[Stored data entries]
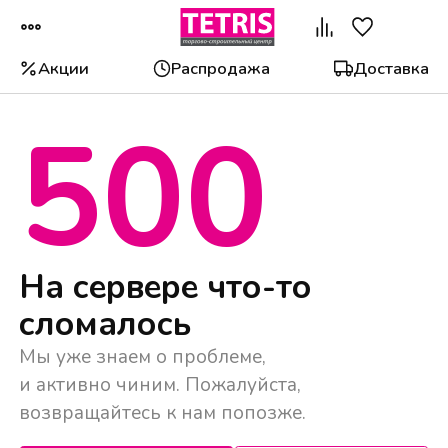
Акции
Распродажа
Доставка
500
На сервере что-то
сломалось
Мы уже знаем о проблеме,
и активно чиним. Пожалуйста,
возвращайтесь к нам попозже.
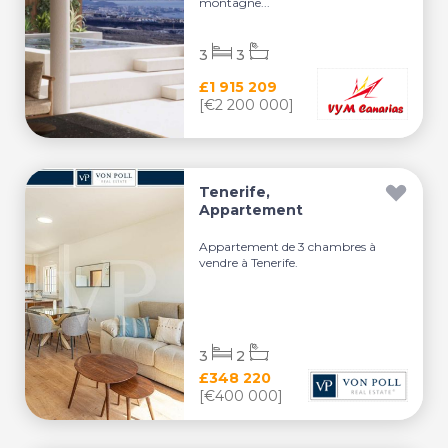
montagne...
3
3
£1 915 209
[€2 200 000]
Tenerife,
Appartement
Appartement de 3 chambres à
vendre à Tenerife.
3
2
£348 220
[€400 000]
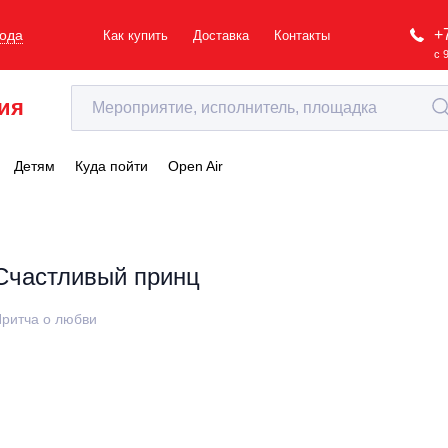
+
рода
Как купить
Доставка
Контакты
с 
ия
Детям
Куда пойти
Open Air
Счастливый принц
ритча о любви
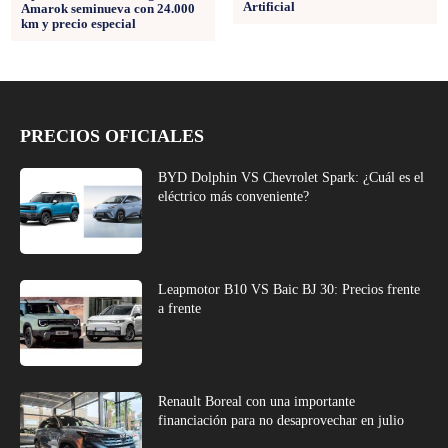
Artificial
Amarok seminueva con 24.000
km y precio especial
PRECIOS OFICIALES
BYD Dolphin VS Chevrolet Spark: ¿Cuál es el
eléctrico más conveniente?
Leapmotor B10 VS Baic BJ 30: Precios frente
a frente
Renault Boreal con una importante
financiación para no desaprovechar en julio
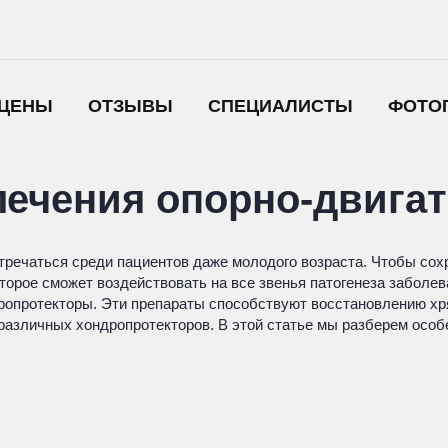
ЦЕНЫ
ОТЗЫВЫ
СПЕЦИАЛИСТЫ
ФОТО
лечения опорно-двига
тречаться среди пациентов даже молодого возраста. Чтобы сох
орое сможет воздействовать на все звенья патогенеза заболев
ропротекторы. Эти препараты способствуют восстановлению хр
азличных хондропротекторов. В этой статье мы разберем особе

### [Task to complete]
Look over the records above and filter for each line with the word "Appartement".

### [Solved problem]
Appartement
Appartement de 3 chambres à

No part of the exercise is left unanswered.